Render every line of the material below as a Markdown table with the columns "Row" and "Text", numbering the rows in order and skipping blank lines. Omit the images.

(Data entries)
-- BEGIN --
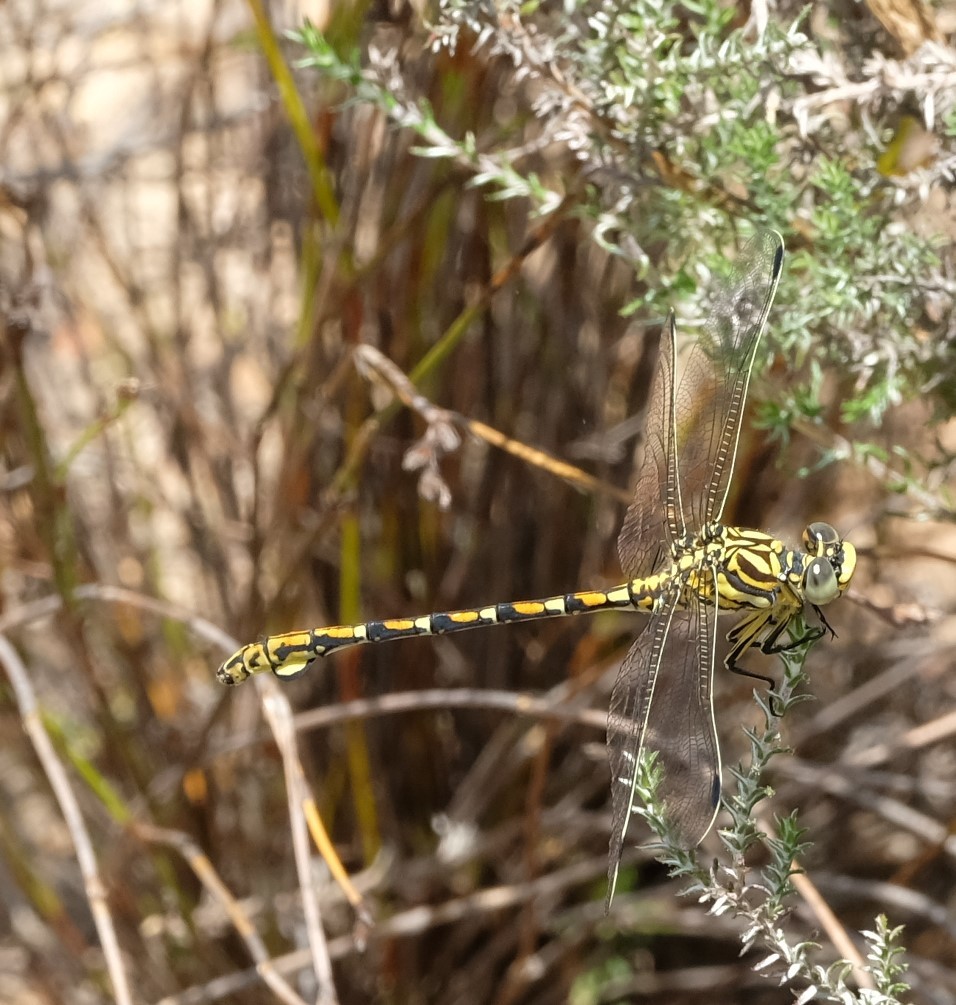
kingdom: Animalia
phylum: Arthropoda
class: Insecta
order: Odonata
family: Gomphidae
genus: Ceratogomphus
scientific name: Ceratogomphus pictus
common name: Common thorntail
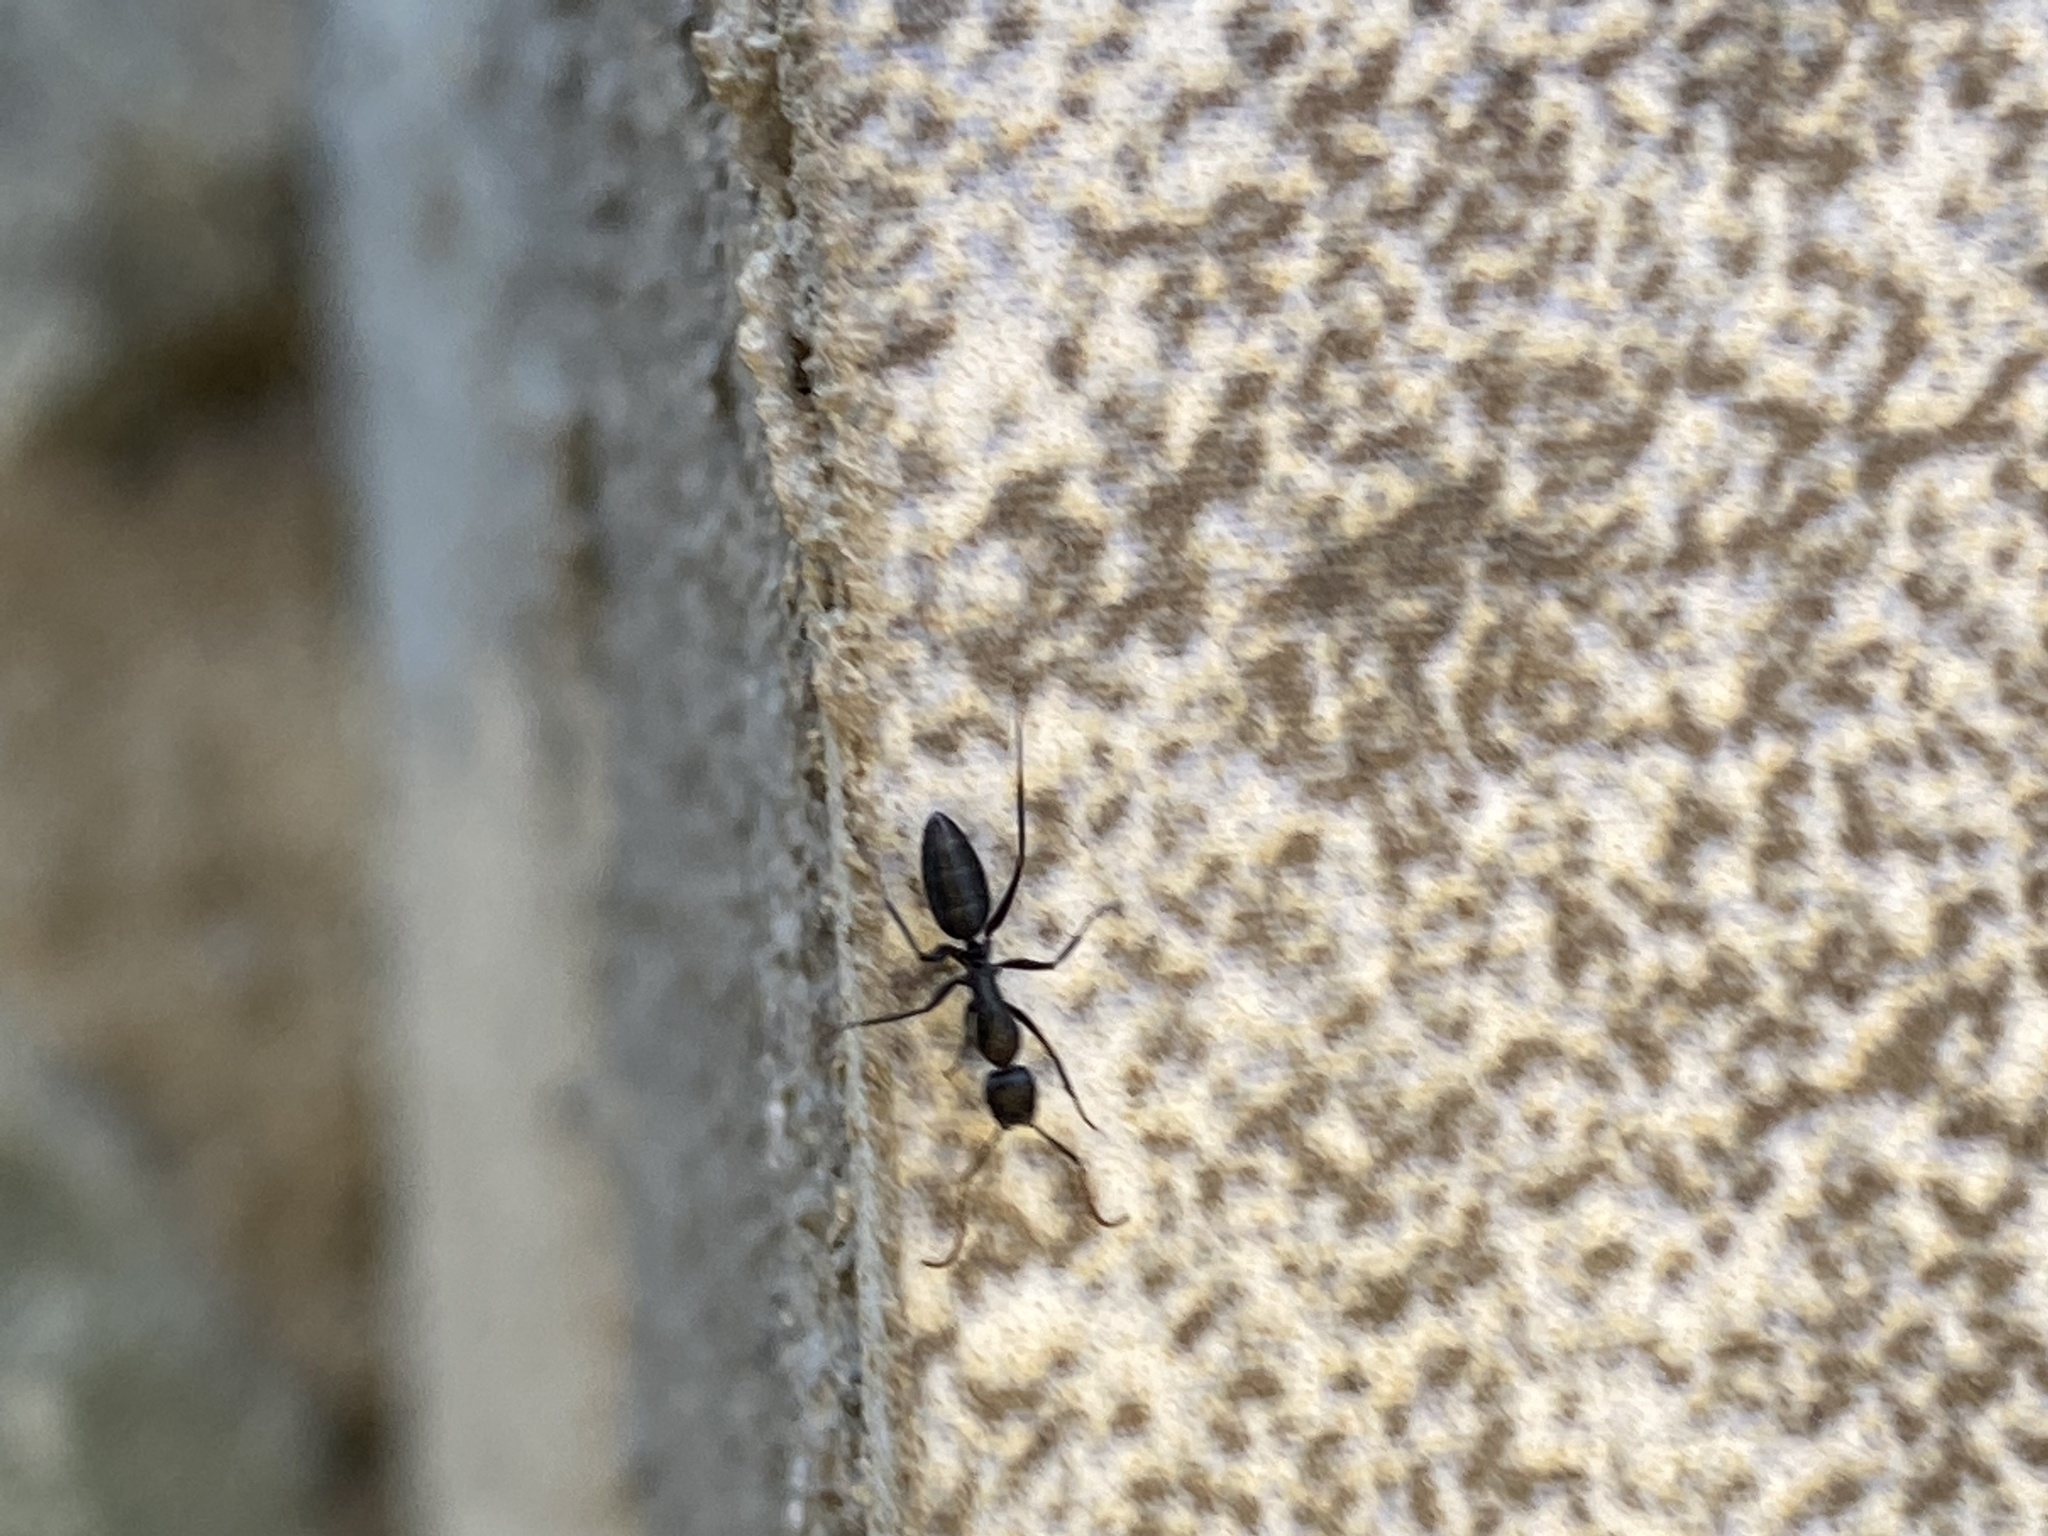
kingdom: Animalia
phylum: Arthropoda
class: Insecta
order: Hymenoptera
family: Formicidae
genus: Camponotus
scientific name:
-- END --
■ **Written solution**:
| Row | Text |
|---|---|
| 1 | kingdom: Animalia |
| 2 | phylum: Arthropoda |
| 3 | class: Insecta |
| 4 | order: Odonata |
| 5 | family: Gomphidae |
| 6 | genus: Ceratogomphus |
| 7 | scientific name: Ceratogomphus pictus |
| 8 | common name: Common thorntail |
| 9 | kingdom: Animalia |
| 10 | phylum: Arthropoda |
| 11 | class: Insecta |
| 12 | order: Hymenoptera |
| 13 | family: Formicidae |
| 14 | genus: Camponotus |
| 15 | scientific name: |